### EXCERPTED RECORDS
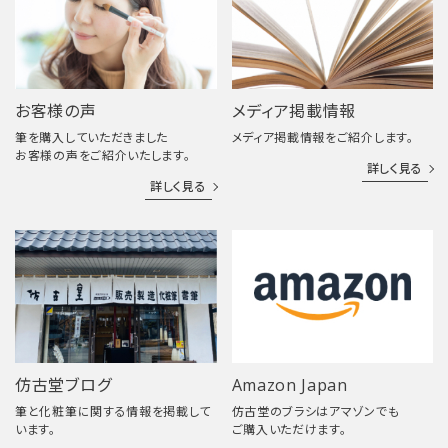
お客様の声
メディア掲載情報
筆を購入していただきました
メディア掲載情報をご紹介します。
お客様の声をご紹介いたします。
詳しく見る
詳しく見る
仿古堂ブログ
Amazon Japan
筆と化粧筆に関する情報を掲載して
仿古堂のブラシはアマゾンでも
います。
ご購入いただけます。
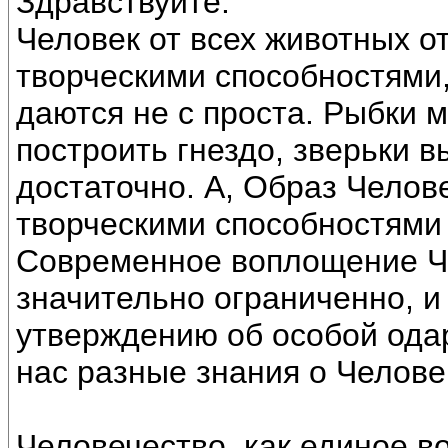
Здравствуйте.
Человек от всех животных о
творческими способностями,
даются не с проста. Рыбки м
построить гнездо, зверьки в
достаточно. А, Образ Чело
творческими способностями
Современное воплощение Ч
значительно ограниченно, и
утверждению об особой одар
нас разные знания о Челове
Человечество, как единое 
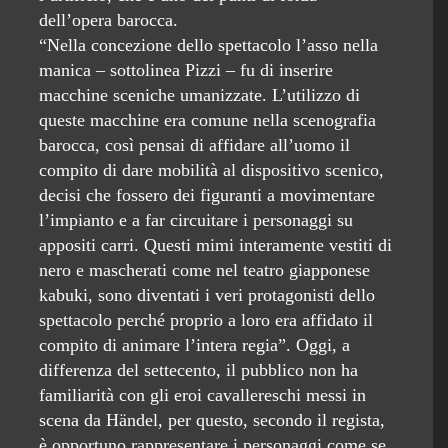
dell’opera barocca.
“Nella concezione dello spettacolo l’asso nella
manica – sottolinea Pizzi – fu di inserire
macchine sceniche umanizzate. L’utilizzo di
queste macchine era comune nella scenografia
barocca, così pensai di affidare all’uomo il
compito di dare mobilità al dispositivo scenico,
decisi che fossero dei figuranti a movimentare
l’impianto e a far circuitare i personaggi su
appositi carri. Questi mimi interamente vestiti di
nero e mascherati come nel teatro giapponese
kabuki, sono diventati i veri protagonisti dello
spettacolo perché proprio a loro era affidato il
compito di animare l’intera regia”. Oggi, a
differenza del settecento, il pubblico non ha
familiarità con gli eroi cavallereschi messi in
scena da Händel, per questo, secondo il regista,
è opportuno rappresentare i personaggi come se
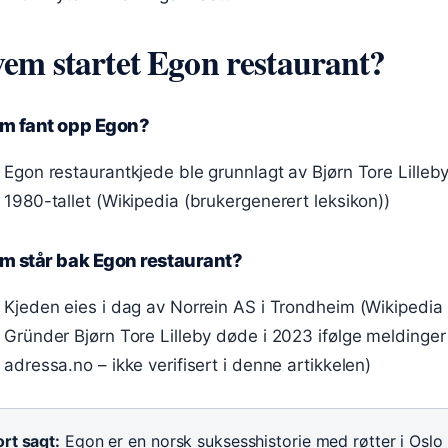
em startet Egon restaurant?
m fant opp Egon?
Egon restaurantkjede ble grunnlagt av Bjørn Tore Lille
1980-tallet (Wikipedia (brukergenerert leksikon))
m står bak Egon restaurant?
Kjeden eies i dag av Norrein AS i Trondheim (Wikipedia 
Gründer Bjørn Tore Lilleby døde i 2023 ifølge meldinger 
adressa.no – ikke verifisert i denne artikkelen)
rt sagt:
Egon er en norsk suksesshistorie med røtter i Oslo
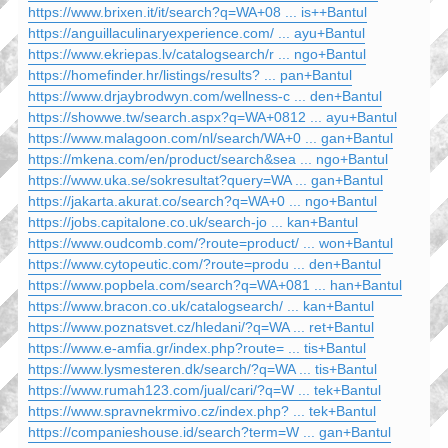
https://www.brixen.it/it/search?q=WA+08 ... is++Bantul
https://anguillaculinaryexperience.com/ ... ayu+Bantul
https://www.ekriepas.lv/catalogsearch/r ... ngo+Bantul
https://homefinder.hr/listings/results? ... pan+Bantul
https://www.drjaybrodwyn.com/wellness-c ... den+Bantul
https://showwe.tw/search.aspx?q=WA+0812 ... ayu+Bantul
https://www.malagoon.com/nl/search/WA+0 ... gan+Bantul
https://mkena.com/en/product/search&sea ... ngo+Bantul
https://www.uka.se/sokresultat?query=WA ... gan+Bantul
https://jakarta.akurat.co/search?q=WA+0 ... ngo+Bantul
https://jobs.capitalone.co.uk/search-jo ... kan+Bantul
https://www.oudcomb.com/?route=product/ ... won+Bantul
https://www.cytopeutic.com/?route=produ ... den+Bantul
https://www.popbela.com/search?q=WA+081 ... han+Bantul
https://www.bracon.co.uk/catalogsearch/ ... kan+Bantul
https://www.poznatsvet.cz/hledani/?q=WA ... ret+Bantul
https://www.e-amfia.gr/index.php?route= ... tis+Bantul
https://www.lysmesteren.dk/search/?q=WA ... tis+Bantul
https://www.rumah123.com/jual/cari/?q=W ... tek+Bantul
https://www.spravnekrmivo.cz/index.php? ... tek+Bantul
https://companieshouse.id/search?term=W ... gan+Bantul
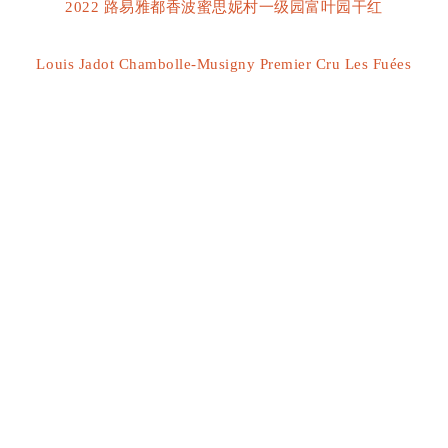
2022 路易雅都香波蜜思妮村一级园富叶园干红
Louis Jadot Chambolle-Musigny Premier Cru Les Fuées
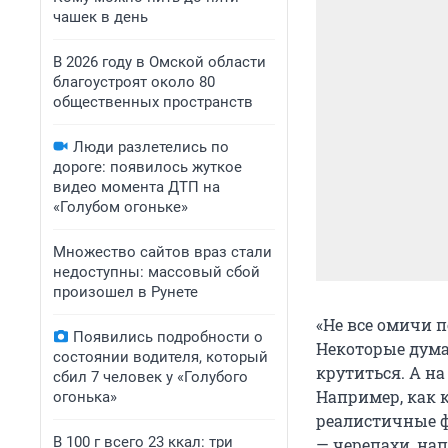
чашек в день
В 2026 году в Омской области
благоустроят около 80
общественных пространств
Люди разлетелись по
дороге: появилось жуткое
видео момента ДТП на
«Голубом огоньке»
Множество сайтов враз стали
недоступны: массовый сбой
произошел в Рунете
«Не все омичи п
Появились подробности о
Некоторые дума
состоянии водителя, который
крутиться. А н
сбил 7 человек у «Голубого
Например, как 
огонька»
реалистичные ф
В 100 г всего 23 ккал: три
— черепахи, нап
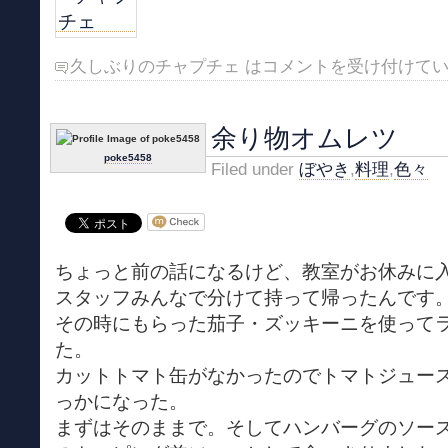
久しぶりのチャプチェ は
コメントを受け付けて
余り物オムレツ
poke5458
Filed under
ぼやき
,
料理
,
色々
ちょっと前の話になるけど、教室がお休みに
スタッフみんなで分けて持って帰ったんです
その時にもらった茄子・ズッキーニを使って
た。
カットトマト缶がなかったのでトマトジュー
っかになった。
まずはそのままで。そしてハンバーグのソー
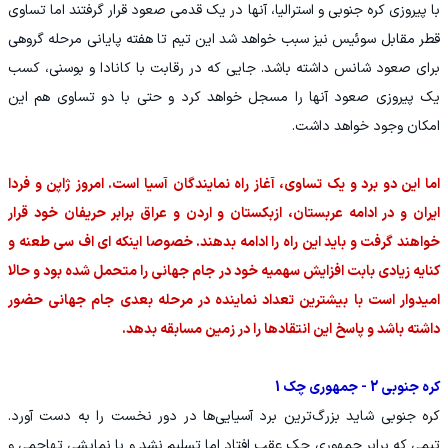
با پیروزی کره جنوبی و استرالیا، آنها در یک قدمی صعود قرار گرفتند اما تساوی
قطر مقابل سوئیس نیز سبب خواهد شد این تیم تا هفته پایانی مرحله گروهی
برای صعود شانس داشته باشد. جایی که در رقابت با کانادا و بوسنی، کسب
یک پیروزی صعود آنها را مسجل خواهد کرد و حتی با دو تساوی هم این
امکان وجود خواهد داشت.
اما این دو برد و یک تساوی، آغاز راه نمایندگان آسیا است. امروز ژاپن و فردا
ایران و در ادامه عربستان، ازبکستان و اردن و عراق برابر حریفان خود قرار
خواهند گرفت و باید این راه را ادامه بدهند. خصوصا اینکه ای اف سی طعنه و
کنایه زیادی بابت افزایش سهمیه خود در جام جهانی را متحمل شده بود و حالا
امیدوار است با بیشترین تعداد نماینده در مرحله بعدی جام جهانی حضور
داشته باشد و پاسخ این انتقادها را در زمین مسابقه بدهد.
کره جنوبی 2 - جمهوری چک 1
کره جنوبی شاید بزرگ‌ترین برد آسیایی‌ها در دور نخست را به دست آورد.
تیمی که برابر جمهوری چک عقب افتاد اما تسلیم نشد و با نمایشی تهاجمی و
---
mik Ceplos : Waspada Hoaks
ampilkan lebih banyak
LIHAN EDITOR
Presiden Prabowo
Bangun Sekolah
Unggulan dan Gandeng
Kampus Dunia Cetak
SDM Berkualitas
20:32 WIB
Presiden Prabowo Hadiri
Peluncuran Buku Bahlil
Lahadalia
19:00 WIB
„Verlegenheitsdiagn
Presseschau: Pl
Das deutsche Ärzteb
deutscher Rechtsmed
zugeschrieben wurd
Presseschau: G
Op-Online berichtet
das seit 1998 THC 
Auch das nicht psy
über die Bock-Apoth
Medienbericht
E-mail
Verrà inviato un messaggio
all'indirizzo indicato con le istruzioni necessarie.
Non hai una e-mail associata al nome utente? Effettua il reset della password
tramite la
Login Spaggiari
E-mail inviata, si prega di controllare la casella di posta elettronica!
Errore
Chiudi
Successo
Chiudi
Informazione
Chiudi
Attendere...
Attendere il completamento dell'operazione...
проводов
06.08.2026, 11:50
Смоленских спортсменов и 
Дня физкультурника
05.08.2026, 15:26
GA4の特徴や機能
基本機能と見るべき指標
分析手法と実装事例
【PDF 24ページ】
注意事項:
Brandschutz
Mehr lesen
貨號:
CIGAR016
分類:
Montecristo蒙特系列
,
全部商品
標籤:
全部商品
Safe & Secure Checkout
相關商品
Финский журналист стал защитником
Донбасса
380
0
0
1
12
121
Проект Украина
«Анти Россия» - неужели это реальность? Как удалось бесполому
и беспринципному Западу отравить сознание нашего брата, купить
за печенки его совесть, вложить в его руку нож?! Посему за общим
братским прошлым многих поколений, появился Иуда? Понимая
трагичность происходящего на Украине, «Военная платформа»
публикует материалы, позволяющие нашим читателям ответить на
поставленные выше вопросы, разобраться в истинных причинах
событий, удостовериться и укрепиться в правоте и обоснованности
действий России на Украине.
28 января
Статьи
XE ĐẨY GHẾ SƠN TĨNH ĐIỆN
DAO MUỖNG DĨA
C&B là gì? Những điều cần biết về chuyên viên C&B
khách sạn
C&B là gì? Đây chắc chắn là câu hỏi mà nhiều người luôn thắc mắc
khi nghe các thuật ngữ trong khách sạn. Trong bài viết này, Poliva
---
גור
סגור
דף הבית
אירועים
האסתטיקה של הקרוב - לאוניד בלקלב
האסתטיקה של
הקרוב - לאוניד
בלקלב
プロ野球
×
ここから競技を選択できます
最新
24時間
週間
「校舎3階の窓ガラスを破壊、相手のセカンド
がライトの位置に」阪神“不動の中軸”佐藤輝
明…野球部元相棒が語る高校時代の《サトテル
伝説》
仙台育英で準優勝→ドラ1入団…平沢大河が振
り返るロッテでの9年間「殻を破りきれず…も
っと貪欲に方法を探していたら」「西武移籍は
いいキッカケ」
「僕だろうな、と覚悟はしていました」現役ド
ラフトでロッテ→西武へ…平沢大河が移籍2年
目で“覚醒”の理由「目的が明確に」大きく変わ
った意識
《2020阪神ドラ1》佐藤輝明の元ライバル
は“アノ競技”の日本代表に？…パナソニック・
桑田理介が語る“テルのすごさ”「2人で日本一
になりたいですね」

### WHAT IS BEING ASKED
Go through the material and report each line that holds the string "product".

### RESPONSE TO THIS EXERCISE
https://mkena.com/en/product/search&sea ... ngo+Bantul
https://www.oudcomb.com/?route=product/ ... won+Bantul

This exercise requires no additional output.